When Boeing in the 1990s went to create its new long-haul twinjet, the 777, it took the hitherto unprecedented step of involving ten airlines in the aircraft’s design. All but one of those airlines would go on to order scores of 777s.
The standout? Qantas.
In recent years commentators have come down hard on that fact, saying Qantas should have ordered the 777. On other aircraft–767-400s, the A380, 747X–they vary their opinion, but for the 777 they are resolute.
Normally this type of banter is confined to internet outlets, but Qantas chief executive Alan Joyce has strong words for armchair fleet planners.
I have seen some speculation that Qantas leaders made an error back in 2000 and 2005 by committing the Group to the latest and best aircraft types in the A380s and the B787s. Don’t believe it.
(I suspect Joyce’s comment, made last Thursday at the Melbourne Press Club, was sparked by an article in The Age about how the carrier decided to order A380s, information made public via the carrier’s lawsuit against Rolls-Royce. Coincidentally I had a post at the same time on the same topic, but I digress.)
To end the debate, and defend Joyce and Qantas’s fleet planning, let’s go back to November 2000 when Qantas requested approval to its board to purchase A380s.
The aircraft would “address slot, curfew and commercial scheduling limitations at Sydney, London, Los Angeles and Narita”, the request says.
The A380 would also “improve existing payload-limited sectors such as Los Angeles-Sydney and Singapore-London,” the request says. Qantas initially planned for the A380s to “provide international capacity growth at approximately 5% per annum”.
A 777 of any variant could not provide that in 2000 and still cannot today. That is why Singapore Airlines uses its A380s to LHR, Emirates also to LHR, Singapore and Emirates to SYD, and Air France and Singapore Airlines to NRT. True: those carriers also operates sizable 777-300ER fleets. (More shortly.)
When Qantas inked its deal with Airbus in 2000 to take advantage of soon-ending launch discounts, the 777-300ER was ordered by only a handful of customers for a handful of jets. It would not be until the middle of the decade the -300ER started to boom and took over the -200ER as the most popular 777 variant.
By then a 777 sub-fleet would not have suited the Qantas network: too much aircraft domestically, too little for slot-restricted routes (not as big a concern to V Australia, the 777-300ER Pacific operator). Plus Qantas had a growing A330 fleet, no doubt an A380 delay party favour from Airbus. The 777′s only hope was the -200LR for non-stop flights to London, which Qantas calculated the aircraft could not perform without load restrictions.

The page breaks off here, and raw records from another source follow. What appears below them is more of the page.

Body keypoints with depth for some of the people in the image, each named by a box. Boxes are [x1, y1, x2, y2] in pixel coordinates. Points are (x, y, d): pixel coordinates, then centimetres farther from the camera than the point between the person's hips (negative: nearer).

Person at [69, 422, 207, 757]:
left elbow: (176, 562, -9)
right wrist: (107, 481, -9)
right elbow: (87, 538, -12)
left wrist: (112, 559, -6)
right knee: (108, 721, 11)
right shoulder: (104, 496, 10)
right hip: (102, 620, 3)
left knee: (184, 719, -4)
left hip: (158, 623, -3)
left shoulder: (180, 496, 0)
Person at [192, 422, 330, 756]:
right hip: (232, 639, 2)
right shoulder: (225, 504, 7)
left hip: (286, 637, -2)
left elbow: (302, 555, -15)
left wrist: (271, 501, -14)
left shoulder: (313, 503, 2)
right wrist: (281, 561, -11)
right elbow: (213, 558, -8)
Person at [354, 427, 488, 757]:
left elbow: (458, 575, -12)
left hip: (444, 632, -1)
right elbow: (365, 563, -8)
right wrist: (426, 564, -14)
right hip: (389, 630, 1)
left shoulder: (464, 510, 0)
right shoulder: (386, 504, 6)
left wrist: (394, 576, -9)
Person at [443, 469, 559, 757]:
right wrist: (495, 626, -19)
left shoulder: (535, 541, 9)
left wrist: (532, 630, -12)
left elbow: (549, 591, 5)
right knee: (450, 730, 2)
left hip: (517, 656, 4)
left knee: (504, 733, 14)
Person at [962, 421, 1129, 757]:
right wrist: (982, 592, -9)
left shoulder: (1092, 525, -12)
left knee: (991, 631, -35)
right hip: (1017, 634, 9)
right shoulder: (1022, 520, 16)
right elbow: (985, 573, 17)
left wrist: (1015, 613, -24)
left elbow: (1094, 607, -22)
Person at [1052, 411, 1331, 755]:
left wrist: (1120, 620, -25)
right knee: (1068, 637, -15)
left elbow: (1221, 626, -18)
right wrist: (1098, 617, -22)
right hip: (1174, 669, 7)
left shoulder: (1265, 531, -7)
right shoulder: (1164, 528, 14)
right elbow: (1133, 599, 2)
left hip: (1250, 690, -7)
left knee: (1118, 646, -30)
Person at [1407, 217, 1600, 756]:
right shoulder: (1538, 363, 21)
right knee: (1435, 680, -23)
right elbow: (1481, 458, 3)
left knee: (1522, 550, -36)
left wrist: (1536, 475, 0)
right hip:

The 787 was a clearer shot. It had no competitor and will now have a few year’s advantage on the A350 XWB. An outstanding question is if the 787-8 will under-perform due to excess weight and thus if airlines should have waited for the 787-9, or consider the A350XWB.
What incites people’s comments about bad fleet planning at Qantas is the carrier’s old 747-400s and 767s. That is not Qantas’s fault. The carrier had a sound fleet plan: the last of Qantas’s 12 A380s were, at the time of the order, to be delivered in May 2009 (it now hopes to have 11 come August). The A380s would replace 747-400s, which in turn would allow for the retirement of classic 747s. Likewise 787s would replace 767s starting in 2008.
Then the A380 got delayed. Then again. And again. Ditto for the 787, times seven, and counting. Qantas took two bets on new jetliners and lost them both, but did not ignore triage.
Overlooked is Jetstar’s eventual and savvy decision to stop waiting for the 787 and instead launch routes, most recently to Singapore from Melbourne and Auckland, with A330s. No, Jetstar is not going to Europe–yet–with A330s, but it is a start.
The decision for Jetstar to proceed with A330 expansion vindicates itself, albeit without public acknowledgment, as the 787 continues to be delayed and AirAsia X grows, such as to Paris (a long-rumored eventual Jetstar destination) and Christchurch (not far south from Auckland).
Yes, AirAsia X is based in Kuala Lumpur and Jetstar has a base in Singapore, but the two are primarily hubs, not destinations. AirAsia X flights feed the regional AirAsia network the way long-haul Jetstar feeds its Asian and Australian networks, thus creating competition.
I have opined the above based on Qantas not adding destinations, and thus requiring more and/or different types of aircraft, as others charge Qantas should have. I’ll look at network next, and there I plan to give no defense to Qantas.